_Assignment_
A single number is needed: how many lines of the data below contain "Models".

****************************************

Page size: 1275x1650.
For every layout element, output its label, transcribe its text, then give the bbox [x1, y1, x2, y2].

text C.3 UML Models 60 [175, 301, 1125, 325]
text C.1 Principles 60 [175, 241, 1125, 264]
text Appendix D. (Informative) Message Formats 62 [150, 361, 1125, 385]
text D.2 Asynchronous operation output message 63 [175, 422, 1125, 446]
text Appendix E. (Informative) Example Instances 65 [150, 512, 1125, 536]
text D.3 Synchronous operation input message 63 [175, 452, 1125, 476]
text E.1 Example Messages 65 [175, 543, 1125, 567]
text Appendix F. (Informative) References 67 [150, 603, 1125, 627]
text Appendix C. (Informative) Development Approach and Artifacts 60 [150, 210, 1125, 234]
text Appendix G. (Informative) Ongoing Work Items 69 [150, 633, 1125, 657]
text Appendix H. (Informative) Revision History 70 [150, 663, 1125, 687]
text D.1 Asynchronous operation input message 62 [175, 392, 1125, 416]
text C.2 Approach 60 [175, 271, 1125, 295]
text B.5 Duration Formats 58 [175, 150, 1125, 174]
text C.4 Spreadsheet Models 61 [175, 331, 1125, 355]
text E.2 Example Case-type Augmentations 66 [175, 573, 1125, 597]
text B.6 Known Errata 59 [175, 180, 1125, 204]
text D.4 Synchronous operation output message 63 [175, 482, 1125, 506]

****************************************

_Exercise solution_
2